─── PASSAGE ───

Most people don’t want to go bankrupt. For that very reason they are often reluctant to contact a bankruptcy trustee. However a consumer proposal is a great alternative to bankruptcy. It provides you with the same creditor protection and the ability to eliminate your debts, with some very significant differences. First we will review why you would want to choose either a consumer proposal or personal bankruptcy. Then we will take a look at some of the key differences in how the process for each works.
Why Choose A Consumer Proposal?
- Your monthly payments can be lower. If you are required to pay surplus income in a bankruptcy, this calculation is mandated by the federal government. If your income is unusually high during your bankruptcy you could end up making signficant monthly payments. A consumer proposal allows you to spread these payments over a longer period of time, reducing the amount you pay monthly to something you can afford.
- You keep your assets. If you have equity in your home, have investments (including an RESP for your children) you may want to preserve those assets for your family. A consumer proposal allows you to ‘buy out’ the value of those assets over a period of time.

─── DATA TO EXAMINE ───

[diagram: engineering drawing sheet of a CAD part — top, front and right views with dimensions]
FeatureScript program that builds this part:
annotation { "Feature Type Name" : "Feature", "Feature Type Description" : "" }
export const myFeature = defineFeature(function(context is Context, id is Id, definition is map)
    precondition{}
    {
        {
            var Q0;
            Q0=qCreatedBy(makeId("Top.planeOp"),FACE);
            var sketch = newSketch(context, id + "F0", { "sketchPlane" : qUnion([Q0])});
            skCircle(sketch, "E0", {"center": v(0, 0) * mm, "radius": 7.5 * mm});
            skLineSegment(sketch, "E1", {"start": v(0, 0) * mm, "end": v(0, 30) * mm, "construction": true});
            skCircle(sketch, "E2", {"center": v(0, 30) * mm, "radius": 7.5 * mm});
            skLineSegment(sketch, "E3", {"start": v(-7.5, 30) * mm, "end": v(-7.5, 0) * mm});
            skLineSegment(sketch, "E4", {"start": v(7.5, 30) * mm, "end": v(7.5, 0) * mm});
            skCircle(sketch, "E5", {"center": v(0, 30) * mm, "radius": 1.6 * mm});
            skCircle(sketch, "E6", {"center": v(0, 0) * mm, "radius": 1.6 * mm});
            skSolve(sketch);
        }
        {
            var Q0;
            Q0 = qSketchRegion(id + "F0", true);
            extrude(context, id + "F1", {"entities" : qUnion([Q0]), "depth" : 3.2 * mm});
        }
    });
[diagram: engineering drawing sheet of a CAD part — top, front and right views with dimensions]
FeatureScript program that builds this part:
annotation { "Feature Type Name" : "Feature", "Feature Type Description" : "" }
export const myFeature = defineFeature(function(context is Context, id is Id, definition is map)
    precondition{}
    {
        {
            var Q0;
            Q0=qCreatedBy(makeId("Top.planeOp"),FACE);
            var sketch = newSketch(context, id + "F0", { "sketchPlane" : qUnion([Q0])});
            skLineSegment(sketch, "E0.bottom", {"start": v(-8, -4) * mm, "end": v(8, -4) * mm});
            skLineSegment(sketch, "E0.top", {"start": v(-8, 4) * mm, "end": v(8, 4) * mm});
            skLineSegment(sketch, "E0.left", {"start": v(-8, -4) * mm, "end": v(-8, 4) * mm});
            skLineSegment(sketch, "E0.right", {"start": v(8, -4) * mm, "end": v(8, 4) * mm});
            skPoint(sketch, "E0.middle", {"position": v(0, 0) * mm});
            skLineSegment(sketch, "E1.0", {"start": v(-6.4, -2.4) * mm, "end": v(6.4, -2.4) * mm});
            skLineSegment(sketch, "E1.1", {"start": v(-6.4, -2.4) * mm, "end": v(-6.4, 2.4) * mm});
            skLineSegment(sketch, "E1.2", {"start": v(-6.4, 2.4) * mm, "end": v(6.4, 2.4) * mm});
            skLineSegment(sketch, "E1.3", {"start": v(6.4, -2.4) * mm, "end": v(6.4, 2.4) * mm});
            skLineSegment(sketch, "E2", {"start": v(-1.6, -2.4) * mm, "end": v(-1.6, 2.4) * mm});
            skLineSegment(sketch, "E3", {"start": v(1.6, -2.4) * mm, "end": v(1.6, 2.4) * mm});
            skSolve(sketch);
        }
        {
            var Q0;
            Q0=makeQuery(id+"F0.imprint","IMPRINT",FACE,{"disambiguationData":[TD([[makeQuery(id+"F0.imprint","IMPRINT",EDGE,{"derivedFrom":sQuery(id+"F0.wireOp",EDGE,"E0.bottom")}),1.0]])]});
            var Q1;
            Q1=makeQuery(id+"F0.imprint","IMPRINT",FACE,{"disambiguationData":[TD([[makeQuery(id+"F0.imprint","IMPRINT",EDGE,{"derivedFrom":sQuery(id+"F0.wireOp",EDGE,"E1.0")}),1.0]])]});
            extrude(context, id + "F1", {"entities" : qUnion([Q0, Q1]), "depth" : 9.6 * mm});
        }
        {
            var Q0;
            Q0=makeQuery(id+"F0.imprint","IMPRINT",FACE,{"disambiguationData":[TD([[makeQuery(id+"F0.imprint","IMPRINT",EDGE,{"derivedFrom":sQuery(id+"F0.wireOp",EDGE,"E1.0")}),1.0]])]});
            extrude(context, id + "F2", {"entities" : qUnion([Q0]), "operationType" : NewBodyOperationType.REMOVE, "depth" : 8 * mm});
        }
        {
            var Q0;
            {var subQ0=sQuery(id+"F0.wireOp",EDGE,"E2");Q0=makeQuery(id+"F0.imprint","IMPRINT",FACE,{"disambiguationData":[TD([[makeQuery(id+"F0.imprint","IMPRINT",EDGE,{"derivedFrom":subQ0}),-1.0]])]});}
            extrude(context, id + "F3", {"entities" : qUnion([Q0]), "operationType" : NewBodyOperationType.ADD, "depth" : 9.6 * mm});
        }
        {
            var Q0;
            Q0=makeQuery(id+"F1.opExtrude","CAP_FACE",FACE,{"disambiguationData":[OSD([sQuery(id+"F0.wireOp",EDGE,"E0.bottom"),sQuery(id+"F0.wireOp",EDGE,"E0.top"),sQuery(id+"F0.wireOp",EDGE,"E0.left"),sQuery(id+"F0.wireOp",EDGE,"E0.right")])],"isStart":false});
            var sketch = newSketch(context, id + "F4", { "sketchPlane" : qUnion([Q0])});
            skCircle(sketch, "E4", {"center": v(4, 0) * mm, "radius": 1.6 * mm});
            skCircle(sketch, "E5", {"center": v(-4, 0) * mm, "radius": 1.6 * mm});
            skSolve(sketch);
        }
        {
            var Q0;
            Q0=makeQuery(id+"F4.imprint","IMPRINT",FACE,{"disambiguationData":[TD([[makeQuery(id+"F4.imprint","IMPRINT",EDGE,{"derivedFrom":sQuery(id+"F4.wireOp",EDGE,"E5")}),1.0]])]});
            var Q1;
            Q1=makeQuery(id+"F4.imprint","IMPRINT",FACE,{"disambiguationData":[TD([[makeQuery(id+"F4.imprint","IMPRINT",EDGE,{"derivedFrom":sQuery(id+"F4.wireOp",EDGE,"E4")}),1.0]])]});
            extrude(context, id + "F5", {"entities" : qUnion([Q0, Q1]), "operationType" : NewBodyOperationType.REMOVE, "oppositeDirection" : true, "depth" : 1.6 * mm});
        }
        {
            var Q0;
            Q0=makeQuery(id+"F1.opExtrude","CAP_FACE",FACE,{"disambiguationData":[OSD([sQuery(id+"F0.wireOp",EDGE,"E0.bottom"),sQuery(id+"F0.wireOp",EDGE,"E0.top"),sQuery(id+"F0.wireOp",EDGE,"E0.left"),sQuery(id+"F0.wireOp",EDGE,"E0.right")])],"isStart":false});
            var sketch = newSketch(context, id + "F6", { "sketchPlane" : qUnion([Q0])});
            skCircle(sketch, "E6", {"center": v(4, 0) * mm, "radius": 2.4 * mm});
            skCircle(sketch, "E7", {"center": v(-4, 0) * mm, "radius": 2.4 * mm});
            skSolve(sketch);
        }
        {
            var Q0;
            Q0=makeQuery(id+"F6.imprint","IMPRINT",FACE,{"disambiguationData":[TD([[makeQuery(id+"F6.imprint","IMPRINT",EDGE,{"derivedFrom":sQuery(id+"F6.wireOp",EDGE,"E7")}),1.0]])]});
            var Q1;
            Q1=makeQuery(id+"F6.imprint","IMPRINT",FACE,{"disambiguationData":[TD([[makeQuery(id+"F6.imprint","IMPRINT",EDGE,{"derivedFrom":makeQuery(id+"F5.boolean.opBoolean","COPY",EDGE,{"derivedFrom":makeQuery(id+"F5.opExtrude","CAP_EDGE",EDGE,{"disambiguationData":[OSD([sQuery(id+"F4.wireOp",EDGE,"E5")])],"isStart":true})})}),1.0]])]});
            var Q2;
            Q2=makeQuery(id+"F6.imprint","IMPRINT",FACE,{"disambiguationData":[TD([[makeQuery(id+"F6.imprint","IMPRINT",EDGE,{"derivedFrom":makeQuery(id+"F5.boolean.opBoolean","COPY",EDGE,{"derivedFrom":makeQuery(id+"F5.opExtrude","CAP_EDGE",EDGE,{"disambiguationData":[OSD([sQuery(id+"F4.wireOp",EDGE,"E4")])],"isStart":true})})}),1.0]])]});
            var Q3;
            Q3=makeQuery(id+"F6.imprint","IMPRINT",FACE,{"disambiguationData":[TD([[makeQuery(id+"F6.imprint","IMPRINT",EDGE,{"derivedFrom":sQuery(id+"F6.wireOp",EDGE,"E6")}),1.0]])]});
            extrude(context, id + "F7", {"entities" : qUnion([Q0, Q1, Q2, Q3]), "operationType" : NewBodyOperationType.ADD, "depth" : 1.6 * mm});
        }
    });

───

> **EXERCISE A**
In the passage on consumer proposals, who mandates the surplus income calculation in a bankruptcy?
> **EXERCISE B**
Transcribe the passage on consumer proposals, starting with "Why Choose A" and going on through "you can afford.".
The saved data entries are separate material, apart from the passage on consumer proposals.

> **FINAL ANSWER A**
The federal government.

> **FINAL ANSWER B**
Why Choose A Consumer Proposal?
- Your monthly payments can be lower. If you are required to pay surplus income in a bankruptcy, this calculation is mandated by the federal government. If your income is unusually high during your bankruptcy you could end up making signficant monthly payments. A consumer proposal allows you to spread these payments over a longer period of time, reducing the amount you pay monthly to something you can afford.